Word Vomit Challenge 2018: 270118

She is comfortable on a bar stool that

was as leathery as the night dragging on her

nerves, and proceeds to order Baijiu from the

bartender thinking the red giants that were her ancestors

would twinkle and breathe in a thousand

years of culture, a main sequence of events

that led to her listening to Jazz on a metal stool

in the first place. Her vape is filled with cherries

and longing for uncertainty, an icy metal rocket

where she daydreams in time dilation, oblivious

to neon signs and looming asian flush, the

heat inherited from her heritage in the heavens,

built for low tolerance, high cholesterol and

a passionate sigh for teasing streetlamps. The

music plays, bass guitar strings stolen from a

Guzheng, and she weeps like the mist on a

mountain road to enlightenment.

Word Vomit Challenge 2018: 260118

Fever from the haze of headlamps; Every

point of light is an orb making its own statement;

All beers consumed on the table drool in languish,

some are lolled on the floor like their drinkers. But the

flushing ones are fainting into the next step – Plateaued on

sex but work is another type of alcohol that also causes you to

faint regularly, even when under the glare of cities your flesh

throbs to the pendulum of your heartbeat on overdrive. You

become chaste with loneliness instead and you cannot bear to

smell arms and fabric and the smoke of the corridors. You return

to a home too quiet that you can hear your fears, the glamor of the orbs

coalescing into a single point of exhaustion.

Word Vomit Challenge 2018: 250118

Use LRT tracks as shelter, where the

underside is always dry, a canopy for your

wonder from above and recording stares

in the number of raindrops on tarmac. If

we disappear it still joins the sky, daring

foliage to return being greater than civilization,

and the red chairs of coffeeshops bloom with creepers

creeping and growing and enticing symbiosis since only

we had the chance to marry our creations. A Koel changes

a song to one that no one can imitate but no one is present

either, so it cranes a neck towards summer showers – Towards

the shadows cast from stone Gods that record and

narrate the passing eons in the day; Sundials to the

awe of the living.

 

Word Vomit Challenge 2018: 240118

There were still sunsets in 2006 and

the radio still required a listening ear.
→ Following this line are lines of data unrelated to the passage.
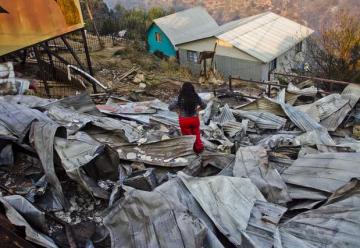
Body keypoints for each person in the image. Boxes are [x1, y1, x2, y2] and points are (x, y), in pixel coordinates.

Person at [169, 82, 207, 154]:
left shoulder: (179, 98)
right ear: (192, 89)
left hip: (184, 120)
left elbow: (170, 107)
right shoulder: (196, 97)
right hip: (194, 119)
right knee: (197, 134)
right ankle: (199, 149)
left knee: (188, 137)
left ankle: (191, 152)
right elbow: (204, 105)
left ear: (182, 89)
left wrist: (177, 111)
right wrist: (198, 110)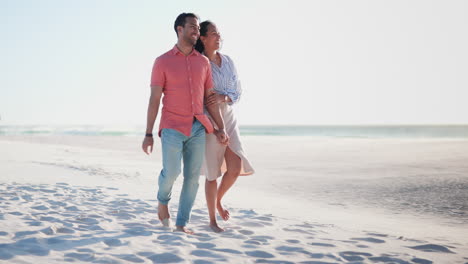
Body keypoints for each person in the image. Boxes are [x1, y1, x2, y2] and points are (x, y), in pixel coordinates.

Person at [142, 13, 229, 235]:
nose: (196, 31)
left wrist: (220, 128)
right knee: (171, 172)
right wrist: (148, 133)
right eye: (192, 27)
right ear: (179, 29)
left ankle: (181, 223)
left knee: (192, 178)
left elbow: (210, 99)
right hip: (172, 125)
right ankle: (163, 201)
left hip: (198, 127)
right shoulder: (162, 61)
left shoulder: (203, 62)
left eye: (198, 28)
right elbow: (154, 99)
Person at [195, 21, 255, 233]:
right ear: (203, 38)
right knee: (212, 173)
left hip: (229, 115)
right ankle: (212, 219)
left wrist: (226, 96)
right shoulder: (200, 63)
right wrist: (215, 126)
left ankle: (218, 200)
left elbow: (237, 90)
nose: (219, 37)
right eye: (213, 34)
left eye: (219, 34)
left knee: (235, 167)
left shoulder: (228, 61)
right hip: (209, 118)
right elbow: (203, 98)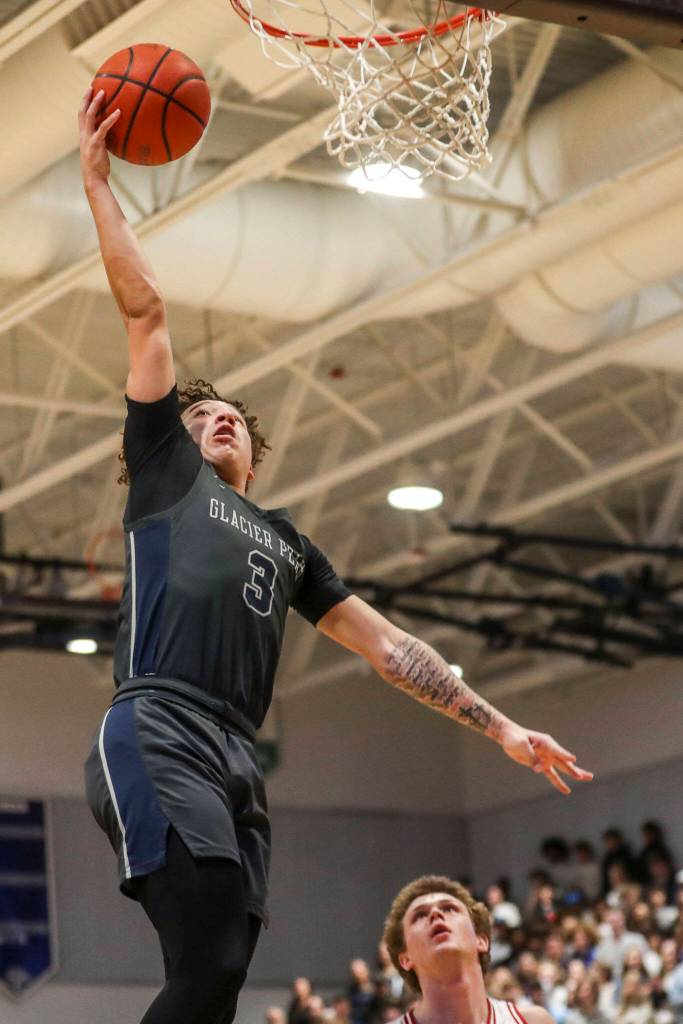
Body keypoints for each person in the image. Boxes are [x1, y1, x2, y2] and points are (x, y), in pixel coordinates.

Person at [78, 85, 593, 1024]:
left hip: (237, 750)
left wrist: (501, 730)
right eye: (199, 413)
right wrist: (98, 186)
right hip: (160, 724)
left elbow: (390, 649)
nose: (216, 418)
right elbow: (146, 313)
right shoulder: (164, 478)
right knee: (206, 951)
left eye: (230, 415)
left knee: (220, 975)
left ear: (254, 449)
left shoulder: (288, 543)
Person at [383, 874, 558, 1024]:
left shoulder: (533, 1021)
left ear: (481, 940)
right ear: (405, 958)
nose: (436, 914)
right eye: (420, 915)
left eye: (449, 908)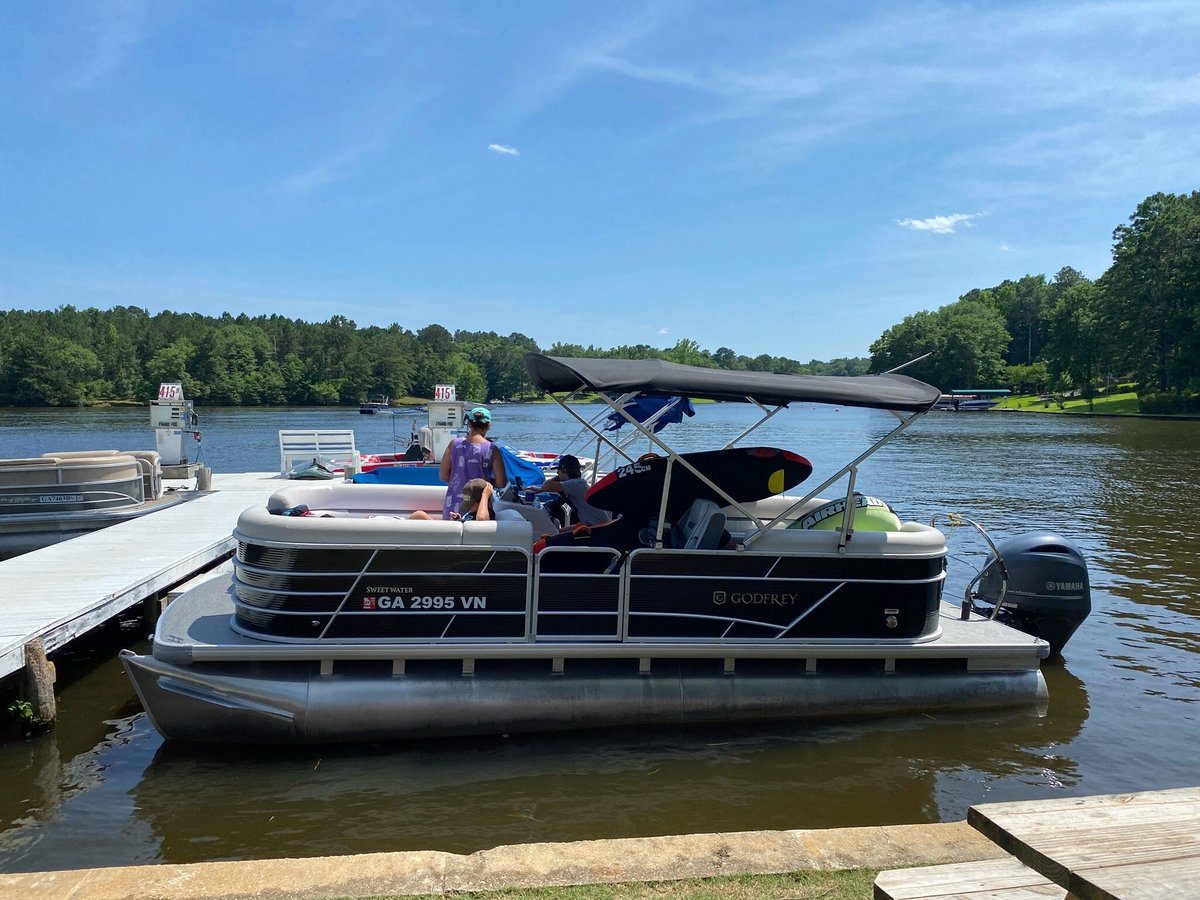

Cars

honking at futures, no one expecting a flyover or

construction workers seeing the brunt of society in

the midday sun. If there were things to think about there

was always geometry, and the heavens appeared after the

sunset to educate movement by hide-and-seek, despite

light pollution giving constellations no respite. I watched above

and the workers did too, the bleeding clouds injured from city vices

too old for children. If the future was a red-black apocalypse there was still

pop-punk then, to make friends with the static from bad reception, all

before the buildings engulf us into a universe without sunsets, one

that forgets how child angst has the clarity of distant night flights.